▶ [WHAT YOU SHOULD DO]: Skipping all pictures, print exactly the lines below from the one with "229 90 44.11" through the final line.

[Saved entries]

========================================

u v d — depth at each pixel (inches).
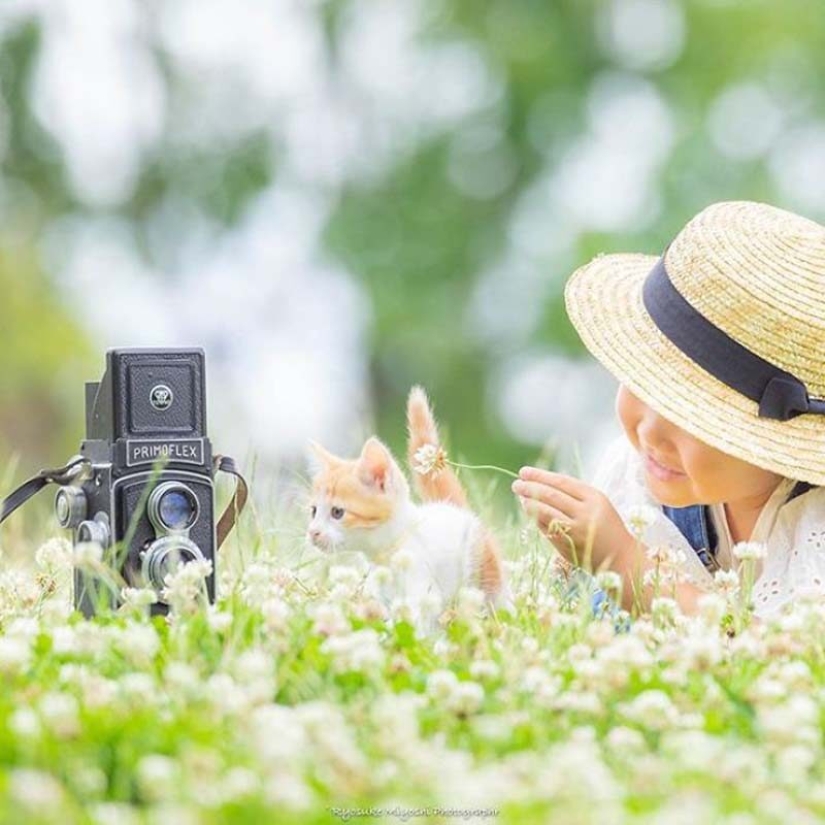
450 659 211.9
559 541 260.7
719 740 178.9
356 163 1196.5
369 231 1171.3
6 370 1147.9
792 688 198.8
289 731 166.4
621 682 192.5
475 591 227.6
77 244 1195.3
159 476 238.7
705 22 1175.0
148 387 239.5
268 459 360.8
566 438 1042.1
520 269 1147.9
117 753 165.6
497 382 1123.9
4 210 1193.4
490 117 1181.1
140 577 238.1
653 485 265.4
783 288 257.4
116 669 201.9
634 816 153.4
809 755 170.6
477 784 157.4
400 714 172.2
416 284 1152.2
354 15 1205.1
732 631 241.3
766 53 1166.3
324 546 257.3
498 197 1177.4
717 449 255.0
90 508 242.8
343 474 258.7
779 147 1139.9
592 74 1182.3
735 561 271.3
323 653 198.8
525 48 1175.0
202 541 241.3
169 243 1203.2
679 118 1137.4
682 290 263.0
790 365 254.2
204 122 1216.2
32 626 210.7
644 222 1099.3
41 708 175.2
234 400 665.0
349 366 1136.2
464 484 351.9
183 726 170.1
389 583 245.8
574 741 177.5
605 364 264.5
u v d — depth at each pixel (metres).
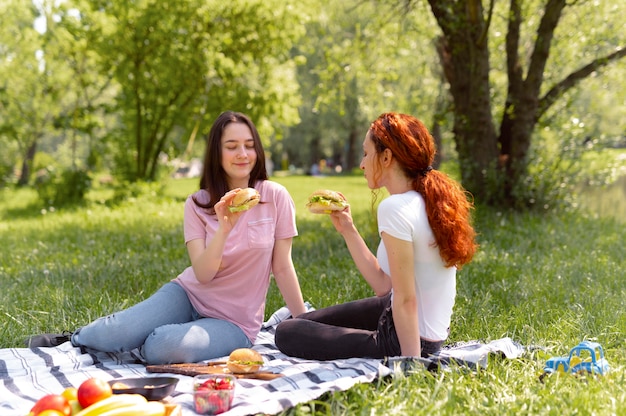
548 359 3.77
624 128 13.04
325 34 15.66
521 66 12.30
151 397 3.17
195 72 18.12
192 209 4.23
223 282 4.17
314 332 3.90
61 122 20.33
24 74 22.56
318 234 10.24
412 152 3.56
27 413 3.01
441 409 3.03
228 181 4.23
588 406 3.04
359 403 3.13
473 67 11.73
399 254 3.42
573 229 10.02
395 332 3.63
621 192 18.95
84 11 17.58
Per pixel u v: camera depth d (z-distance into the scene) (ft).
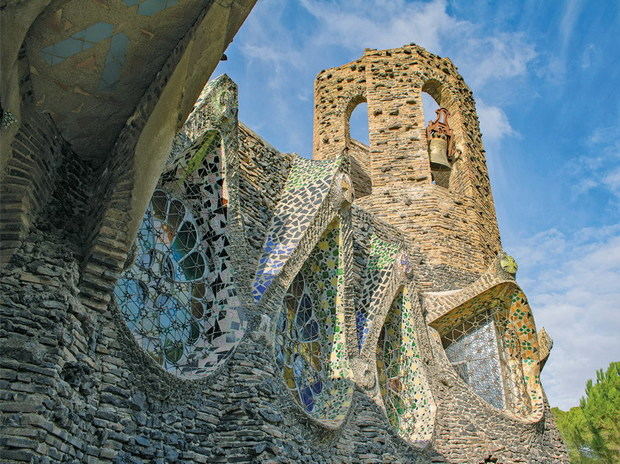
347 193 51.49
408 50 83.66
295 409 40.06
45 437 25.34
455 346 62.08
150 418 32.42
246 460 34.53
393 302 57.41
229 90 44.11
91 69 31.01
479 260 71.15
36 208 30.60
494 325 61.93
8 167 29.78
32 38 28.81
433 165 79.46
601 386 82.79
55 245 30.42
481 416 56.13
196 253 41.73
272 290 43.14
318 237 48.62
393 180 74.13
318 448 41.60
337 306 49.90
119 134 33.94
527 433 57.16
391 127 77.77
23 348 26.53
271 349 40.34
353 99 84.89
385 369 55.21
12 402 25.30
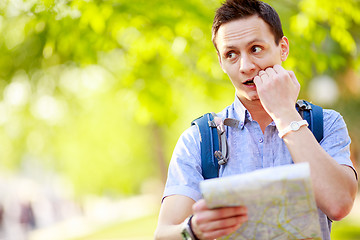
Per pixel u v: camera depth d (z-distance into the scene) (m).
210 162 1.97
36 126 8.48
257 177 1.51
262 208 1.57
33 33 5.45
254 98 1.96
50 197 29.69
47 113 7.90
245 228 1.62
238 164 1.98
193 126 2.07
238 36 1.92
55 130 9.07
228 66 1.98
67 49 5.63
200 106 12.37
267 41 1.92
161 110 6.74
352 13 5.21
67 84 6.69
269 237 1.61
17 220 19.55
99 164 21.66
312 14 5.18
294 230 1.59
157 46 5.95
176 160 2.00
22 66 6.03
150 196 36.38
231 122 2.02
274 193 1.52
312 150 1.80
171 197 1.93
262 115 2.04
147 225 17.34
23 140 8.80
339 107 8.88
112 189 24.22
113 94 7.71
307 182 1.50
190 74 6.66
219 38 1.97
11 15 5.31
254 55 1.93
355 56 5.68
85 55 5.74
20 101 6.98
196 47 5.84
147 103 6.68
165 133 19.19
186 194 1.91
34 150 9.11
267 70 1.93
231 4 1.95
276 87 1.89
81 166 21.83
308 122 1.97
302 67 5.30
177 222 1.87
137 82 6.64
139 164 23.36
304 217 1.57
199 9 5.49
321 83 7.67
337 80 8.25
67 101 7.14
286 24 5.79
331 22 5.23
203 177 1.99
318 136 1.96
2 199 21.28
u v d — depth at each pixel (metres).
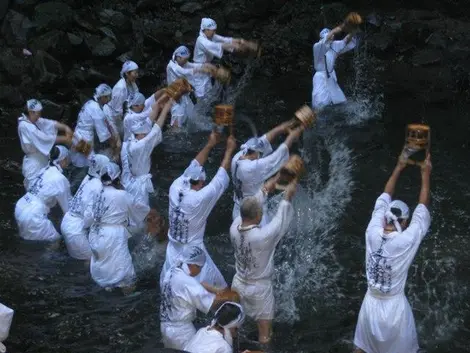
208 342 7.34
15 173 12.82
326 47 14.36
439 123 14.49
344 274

========================================

▶ [TASK OUTPUT]:
229 90 44.11
91 69 31.01
479 260 71.15
36 208 30.60
494 325 61.93
8 167 29.78
32 38 28.81
433 165 79.46
601 386 82.79
55 245 30.42
481 416 56.13
196 253 41.73
272 290 43.14
318 237 48.62
393 180 74.13
318 448 41.60
337 306 49.90
119 134 33.94
527 433 57.16
391 127 77.77
23 348 26.53
271 349 40.34
353 99 84.89
385 369 55.21
12 402 25.30
Per pixel u v: camera depth d (z-distance into the scene) (m).
210 162 1.97
36 126 8.48
257 177 1.51
262 208 1.57
33 33 5.45
254 98 1.96
50 197 29.69
47 113 7.90
245 228 1.62
238 164 1.98
193 126 2.07
238 36 1.92
55 130 9.07
228 66 1.98
67 49 5.63
200 106 12.37
267 41 1.92
161 110 6.74
352 13 5.21
67 84 6.69
269 237 1.61
17 220 19.55
99 164 21.66
312 14 5.18
294 230 1.59
157 46 5.95
176 160 2.00
22 66 6.03
150 196 36.38
231 122 2.02
274 193 1.52
312 150 1.80
171 197 1.93
262 115 2.04
147 225 17.34
23 140 8.80
339 107 8.88
112 189 24.22
113 94 7.71
307 182 1.50
190 74 6.66
219 38 1.97
11 15 5.31
254 55 1.93
355 56 5.68
85 55 5.74
20 101 6.98
196 47 5.84
147 103 6.68
165 133 19.19
186 194 1.91
34 150 9.11
267 70 1.93
231 4 1.95
276 87 1.89
81 166 21.83
308 122 1.97
302 67 5.30
177 222 1.87
137 82 6.64
139 164 23.36
304 217 1.57
199 9 5.49
321 83 7.67
337 80 8.25
67 101 7.14
286 24 5.79
331 22 5.23
203 177 1.99
318 136 1.96
2 199 21.28
u v d — depth at each pixel (metres).
208 342 7.34
15 173 12.82
326 47 14.36
439 123 14.49
344 274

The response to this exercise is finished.